Order matters because resolution is lethal as it goes: if a high-initiative Icaroid destroys a lower one during the fire phase, the wreck forfeits the rest of its turn - the shot it had committed never goes off. Winning initiative can mean landing the killing blow before the enemy's gun ever speaks. It does not change movement, which resolves as one simultaneous phase regardless of initiative.
Target priority
You point an Icaroid at a target, but a lot can change between committing and firing. Rather than waste the shot, the engine resolves each fire order down a priority ladder:
- Your ordered target, if it's still alive and within range and line of sight. Same-faction and self-targeting orders are rejected outright.
- The nearest living enemy, if your ordered target is already dead when your shot resolves - the gun swings to the closest threat instead of firing into a corpse.
- The nearest enemy in range of your ordered target's position, if the ordered target is alive but out of range or behind cover - you fire on whatever you can actually reach near where you were aiming.

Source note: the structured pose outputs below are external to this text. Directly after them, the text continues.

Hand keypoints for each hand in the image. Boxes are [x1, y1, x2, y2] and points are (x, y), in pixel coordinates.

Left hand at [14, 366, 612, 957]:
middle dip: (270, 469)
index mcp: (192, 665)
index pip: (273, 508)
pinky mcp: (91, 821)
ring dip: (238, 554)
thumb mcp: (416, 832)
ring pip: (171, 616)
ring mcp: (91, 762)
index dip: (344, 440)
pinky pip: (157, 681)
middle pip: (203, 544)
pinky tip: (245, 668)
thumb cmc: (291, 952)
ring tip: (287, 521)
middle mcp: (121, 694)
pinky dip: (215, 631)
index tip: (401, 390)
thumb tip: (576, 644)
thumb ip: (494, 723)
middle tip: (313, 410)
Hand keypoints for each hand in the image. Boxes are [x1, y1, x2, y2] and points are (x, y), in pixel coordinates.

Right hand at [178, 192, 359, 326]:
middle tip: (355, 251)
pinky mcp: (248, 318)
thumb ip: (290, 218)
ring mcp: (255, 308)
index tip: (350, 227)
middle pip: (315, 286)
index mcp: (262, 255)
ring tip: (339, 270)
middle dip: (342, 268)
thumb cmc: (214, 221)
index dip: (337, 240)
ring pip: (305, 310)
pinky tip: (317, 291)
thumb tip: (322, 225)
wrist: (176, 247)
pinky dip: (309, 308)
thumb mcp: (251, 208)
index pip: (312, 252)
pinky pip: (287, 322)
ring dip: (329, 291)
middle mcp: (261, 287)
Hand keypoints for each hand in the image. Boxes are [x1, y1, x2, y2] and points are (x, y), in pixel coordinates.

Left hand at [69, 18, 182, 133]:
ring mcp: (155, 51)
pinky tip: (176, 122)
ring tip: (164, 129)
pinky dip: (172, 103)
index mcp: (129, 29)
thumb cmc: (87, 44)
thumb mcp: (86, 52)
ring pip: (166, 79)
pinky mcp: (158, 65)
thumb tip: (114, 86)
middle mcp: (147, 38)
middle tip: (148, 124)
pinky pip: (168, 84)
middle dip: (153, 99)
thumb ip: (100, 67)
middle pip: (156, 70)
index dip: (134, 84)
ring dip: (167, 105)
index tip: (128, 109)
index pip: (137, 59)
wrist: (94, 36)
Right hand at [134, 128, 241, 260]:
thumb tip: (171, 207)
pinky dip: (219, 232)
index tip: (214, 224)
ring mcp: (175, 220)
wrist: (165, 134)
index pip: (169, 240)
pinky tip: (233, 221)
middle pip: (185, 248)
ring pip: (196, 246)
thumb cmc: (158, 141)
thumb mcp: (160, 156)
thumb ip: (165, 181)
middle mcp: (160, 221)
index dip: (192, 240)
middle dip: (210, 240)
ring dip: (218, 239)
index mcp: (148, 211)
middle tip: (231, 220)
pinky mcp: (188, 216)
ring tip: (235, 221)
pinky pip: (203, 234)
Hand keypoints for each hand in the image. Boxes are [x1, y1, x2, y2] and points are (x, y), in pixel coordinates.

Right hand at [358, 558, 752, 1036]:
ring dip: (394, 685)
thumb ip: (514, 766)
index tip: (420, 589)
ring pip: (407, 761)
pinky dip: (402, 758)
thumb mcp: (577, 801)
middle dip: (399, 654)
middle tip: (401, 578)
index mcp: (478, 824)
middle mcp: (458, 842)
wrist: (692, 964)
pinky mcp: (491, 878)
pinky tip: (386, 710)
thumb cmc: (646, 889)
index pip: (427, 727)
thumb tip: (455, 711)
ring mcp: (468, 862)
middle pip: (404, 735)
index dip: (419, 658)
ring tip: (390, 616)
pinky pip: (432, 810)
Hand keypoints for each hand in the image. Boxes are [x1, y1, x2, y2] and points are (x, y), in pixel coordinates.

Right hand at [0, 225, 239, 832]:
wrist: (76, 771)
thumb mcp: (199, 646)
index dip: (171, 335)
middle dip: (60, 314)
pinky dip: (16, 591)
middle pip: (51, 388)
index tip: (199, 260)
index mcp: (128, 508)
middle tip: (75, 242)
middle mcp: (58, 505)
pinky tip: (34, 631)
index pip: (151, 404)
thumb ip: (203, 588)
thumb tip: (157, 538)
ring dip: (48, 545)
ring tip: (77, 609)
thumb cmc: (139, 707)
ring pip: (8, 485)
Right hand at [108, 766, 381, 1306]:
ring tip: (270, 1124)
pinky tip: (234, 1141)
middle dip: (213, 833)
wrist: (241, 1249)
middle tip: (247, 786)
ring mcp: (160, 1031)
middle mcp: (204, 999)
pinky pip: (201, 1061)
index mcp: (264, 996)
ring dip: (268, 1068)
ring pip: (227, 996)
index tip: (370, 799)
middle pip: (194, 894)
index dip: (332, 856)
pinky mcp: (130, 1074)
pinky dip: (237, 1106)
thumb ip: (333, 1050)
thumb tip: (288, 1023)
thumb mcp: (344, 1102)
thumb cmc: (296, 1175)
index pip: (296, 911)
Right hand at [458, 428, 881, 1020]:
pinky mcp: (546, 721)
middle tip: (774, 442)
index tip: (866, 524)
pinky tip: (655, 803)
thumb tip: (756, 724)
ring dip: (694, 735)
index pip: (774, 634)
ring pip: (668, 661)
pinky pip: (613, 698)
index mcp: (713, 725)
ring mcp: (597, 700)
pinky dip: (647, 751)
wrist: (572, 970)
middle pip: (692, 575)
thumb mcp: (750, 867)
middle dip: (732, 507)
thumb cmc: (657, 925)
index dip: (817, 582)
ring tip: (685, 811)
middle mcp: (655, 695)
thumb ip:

So a committed shot rarely goes to waste. The same forgiveness applies to movement orders: tell an Icaroid to advance on a specific enemy and it paths toward that unit's current position, stopping on an adjacent tile - and if the exact hex it wanted is taken or unreachable, it settles for the closest hex it can reach. Accuracy and whether the shot lands at all are a separate question, covered in How Damage Works.
Winning the battle
At the end of every round the engine checks the battle's objective to see whether it's over. An Icaroid is out of the fight when its core is destroyed or all of its mobility parts are, and a faction only counts as still in the running while it has at least one Icaroid left with a working weapon. Three objectives decide the win:
| Objective | How it's won |
|---|---|
| Elimination | The last faction left standing wins. The fight runs until only one side still has an Icaroid that can shoot. |
| Threshold | The first side to lose half or more of the Icaroids it deployed loses on the spot - a rout, not a fight to the last frame. |
| Last stand | Survive to round 10; whoever has more Icaroids still active then wins (the host takes ties). Wiping the enemy out early still ends it immediately. |
Losing your last weapon is as good as losing the Icaroid as far as victory is concerned - a frame that can still move but can't shoot no longer keeps its faction "viable." Keep at least one working gun on the field, and read which part gets hit to understand how cores and components come apart.
Putting it together
A round, start to finish: you fill some mix of the move, fire and ability slots on each Icaroid, commit, and the engine rolls initiative, resolves every shot from the round's opening snapshot, then moves everyone, then runs abilities and end-of-round effects, then checks the objective. Master the loop and the tactics fall out of it - fire before move means you plan around where the enemy is, not where they're going; simultaneous resolution means trades are real and you commit without seeing their hand; target priority means a shot rarely goes to waste; and the objective decides whether you're fighting to the last frame or just to break the other side.